Insight for CEOs. Standard RAG is not a reliable enterprise data solution. Before deploying any AI that reads your data, test it on multi-hop queries that require joining information from multiple sources. Most will fail.

4. Myth three: AI will solve problems it has never seen

LLMs are fundamentally interpolators, not extrapolators.

Problem type	LLM performance	What it tells you
From training distribution	80–90%	Excels on familiar patterns
Slightly modified	50–60%	Small changes break performance
Genuinely novel	20–40%	Fails at true generalisation
Multi-constraint optimisation	10–30%	Scheduling, routing, allocation — particularly bad

Insight for CEOs. The use cases where LLMs are most reliable — summarisation, drafting, code generation for known patterns — are exactly the use cases where they are most valuable. The use cases where you most need AI to be reliable — novel analysis, complex decisions, optimisation — are exactly where it fails.

5. A framework for safe deployment

Zone	Characteristics	Risk	Approach
Green	Summarisation, drafting, code for known patterns, content	Low	Deploy with human review. Productivity gains are real and reliable.
Yellow	Extraction, classification, Q&A on a single document	Medium	Test rigorously on your data; mandatory human verification.
Red	Multi-document reasoning, optimisation, novel problem-solving, compliance decisions	High	Do not deploy standard LLMs. Specialised architectures, extensive testing, or human-in-the-loop.

Insight for CEOs. The most dangerous deployments are Red Zone use cases misclassified as Green by teams seduced by a demo. Demand empirical testing on your specific cases before any production deployment.

6. Conclusion: the Thinking Slow imperative

The LLMs available today are extraordinary tools for Thinking Fast — pattern-matching, retrieval, fluent generation. They are fundamentally unreliable for Thinking Slow — logical reasoning, constraint satisfaction, the reliable use of new information.

This is not criticism. It is a precise description of what the technology is, and is not. The organisations that win in the AI era will not be those that deploy AI everywhere. They will be those that deploy it precisely — in the Green Zone where it is reliable, with robust oversight in the Yellow Zone, and with appropriate scepticism about the Red Zone until the technology matures.
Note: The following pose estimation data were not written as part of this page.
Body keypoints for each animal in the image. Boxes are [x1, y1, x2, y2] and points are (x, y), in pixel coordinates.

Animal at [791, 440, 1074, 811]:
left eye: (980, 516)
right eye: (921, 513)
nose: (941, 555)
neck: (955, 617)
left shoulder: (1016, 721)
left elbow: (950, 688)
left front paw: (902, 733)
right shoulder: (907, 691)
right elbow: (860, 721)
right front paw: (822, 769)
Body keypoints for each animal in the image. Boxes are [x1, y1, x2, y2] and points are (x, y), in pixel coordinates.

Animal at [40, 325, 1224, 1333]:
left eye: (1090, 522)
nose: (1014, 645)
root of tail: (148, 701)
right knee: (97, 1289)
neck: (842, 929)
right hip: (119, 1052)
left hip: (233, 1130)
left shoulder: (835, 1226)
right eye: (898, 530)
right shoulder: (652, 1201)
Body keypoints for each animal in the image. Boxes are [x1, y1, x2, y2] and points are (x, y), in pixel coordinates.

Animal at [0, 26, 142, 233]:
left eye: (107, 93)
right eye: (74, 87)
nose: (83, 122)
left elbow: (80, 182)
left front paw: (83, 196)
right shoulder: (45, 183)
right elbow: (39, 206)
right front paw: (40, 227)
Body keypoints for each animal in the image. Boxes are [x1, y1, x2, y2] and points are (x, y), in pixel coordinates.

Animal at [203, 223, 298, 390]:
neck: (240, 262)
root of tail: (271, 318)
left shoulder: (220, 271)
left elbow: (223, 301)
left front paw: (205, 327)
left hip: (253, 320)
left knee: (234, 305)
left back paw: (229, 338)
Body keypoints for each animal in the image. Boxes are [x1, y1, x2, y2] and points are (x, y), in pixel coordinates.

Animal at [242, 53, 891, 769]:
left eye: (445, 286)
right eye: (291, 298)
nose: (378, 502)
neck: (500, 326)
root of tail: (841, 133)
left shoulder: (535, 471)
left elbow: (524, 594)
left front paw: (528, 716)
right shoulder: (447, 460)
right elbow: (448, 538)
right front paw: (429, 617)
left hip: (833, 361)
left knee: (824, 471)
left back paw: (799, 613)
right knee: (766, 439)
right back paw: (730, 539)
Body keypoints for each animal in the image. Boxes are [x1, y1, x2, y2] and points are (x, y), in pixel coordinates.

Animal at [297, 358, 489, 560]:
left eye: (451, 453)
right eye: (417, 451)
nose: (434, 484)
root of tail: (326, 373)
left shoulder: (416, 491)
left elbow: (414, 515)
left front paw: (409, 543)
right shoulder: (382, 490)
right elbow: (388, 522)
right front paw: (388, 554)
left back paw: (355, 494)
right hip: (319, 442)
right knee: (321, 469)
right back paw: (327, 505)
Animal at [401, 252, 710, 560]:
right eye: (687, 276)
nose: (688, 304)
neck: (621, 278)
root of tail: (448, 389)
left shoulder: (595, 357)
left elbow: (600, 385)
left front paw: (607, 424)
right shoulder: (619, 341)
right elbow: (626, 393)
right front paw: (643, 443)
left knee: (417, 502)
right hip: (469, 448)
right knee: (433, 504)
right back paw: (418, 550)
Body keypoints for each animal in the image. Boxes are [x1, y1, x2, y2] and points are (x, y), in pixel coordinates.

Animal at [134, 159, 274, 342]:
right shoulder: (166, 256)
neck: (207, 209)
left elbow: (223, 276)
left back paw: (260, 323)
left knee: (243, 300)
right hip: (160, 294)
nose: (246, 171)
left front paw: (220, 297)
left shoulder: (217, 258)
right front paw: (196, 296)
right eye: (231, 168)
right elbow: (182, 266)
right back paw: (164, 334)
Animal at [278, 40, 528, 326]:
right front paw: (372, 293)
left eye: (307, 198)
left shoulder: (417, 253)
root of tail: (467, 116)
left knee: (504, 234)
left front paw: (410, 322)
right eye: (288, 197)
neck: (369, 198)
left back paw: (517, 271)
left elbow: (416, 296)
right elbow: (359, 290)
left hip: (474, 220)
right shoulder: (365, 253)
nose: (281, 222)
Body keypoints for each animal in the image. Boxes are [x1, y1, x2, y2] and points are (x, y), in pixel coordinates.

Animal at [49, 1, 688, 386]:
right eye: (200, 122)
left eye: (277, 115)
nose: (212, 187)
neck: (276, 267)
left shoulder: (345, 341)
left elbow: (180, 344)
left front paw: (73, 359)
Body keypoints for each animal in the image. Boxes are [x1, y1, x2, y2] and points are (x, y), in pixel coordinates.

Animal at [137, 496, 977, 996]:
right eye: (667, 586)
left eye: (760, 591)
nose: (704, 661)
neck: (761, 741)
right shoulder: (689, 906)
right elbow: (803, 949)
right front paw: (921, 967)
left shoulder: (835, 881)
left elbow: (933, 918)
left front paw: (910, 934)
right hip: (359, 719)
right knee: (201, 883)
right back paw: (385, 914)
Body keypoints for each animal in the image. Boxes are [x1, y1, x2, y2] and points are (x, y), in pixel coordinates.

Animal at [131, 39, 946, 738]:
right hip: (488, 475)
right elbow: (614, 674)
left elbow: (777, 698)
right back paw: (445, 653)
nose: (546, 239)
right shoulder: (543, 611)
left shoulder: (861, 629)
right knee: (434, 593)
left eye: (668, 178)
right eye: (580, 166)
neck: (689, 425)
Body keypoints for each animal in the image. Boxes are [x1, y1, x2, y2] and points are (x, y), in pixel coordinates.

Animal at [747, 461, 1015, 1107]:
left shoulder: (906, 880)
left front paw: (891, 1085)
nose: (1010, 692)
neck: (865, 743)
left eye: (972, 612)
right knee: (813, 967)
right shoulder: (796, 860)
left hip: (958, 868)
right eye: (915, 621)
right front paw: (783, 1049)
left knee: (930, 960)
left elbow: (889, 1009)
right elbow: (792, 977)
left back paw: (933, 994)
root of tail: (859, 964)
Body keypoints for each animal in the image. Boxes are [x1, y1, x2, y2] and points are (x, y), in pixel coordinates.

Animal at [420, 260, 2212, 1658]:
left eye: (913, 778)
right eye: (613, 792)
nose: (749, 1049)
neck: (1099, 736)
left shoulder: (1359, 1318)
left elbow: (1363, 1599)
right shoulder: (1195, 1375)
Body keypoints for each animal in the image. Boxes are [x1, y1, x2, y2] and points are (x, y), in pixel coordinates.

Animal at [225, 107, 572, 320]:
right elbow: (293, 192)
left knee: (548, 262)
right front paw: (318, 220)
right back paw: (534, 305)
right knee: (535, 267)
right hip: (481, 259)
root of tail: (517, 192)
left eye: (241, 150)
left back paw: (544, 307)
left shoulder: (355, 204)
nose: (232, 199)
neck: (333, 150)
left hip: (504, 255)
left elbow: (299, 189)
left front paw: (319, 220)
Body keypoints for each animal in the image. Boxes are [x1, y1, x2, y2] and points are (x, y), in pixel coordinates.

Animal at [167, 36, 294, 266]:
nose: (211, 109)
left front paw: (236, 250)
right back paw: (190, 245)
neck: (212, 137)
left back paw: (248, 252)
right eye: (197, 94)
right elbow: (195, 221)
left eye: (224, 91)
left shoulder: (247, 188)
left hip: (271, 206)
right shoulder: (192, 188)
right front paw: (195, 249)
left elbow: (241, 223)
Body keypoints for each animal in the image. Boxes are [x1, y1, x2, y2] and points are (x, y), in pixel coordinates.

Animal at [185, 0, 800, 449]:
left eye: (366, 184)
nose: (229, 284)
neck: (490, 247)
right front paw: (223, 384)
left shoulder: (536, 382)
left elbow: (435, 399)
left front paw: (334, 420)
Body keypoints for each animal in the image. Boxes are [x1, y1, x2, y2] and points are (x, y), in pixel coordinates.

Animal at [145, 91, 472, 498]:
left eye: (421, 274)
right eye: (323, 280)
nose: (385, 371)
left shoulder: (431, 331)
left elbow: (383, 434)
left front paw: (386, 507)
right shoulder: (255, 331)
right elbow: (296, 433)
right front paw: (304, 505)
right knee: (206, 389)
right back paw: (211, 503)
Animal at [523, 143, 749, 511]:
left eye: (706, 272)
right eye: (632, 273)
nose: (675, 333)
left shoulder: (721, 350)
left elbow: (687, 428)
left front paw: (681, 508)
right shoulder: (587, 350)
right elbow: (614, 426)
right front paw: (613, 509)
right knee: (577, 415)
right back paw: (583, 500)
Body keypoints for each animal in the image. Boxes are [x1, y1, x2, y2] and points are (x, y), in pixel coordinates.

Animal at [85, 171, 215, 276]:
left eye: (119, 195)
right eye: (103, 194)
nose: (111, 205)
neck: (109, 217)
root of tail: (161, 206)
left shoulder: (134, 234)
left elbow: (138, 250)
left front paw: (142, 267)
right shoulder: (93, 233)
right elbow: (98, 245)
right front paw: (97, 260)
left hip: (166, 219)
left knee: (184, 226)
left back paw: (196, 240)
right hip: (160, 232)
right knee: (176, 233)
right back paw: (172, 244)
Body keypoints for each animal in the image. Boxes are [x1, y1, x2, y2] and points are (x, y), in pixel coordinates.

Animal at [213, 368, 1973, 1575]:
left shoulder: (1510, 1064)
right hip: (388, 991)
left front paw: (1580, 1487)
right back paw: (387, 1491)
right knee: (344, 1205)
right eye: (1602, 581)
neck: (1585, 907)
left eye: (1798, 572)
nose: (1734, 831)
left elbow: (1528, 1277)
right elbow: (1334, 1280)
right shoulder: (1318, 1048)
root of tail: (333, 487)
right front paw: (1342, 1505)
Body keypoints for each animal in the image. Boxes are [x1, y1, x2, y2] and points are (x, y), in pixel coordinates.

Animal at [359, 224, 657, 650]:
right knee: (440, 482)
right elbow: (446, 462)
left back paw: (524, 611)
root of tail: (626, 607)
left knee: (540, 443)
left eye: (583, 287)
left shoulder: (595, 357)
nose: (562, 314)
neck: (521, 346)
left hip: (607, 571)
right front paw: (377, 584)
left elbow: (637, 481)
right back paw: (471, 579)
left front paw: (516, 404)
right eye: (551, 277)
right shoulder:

Thinking Fast (LLM strength)	Thinking Slow (human strength)
Pattern recognition and retrieval	Causal reasoning and logic
Fluent text generation	Novel problem-solving
Summarisation and synthesis	Constraint satisfaction
Code for known patterns	Reliable use of new information
Content creation and drafting	High-stakes decision-making

Before deploying any LLM in production, ask three questions. (1) Is this a Green Zone use case? (2) Have we tested it on our own data, not just published benchmarks? (3) Do we have a verification workflow for outputs where errors would be costly? If any answer is no, do not deploy.

Memo prepared by Álvaro de Nicolás · June 2026. For board and executive use.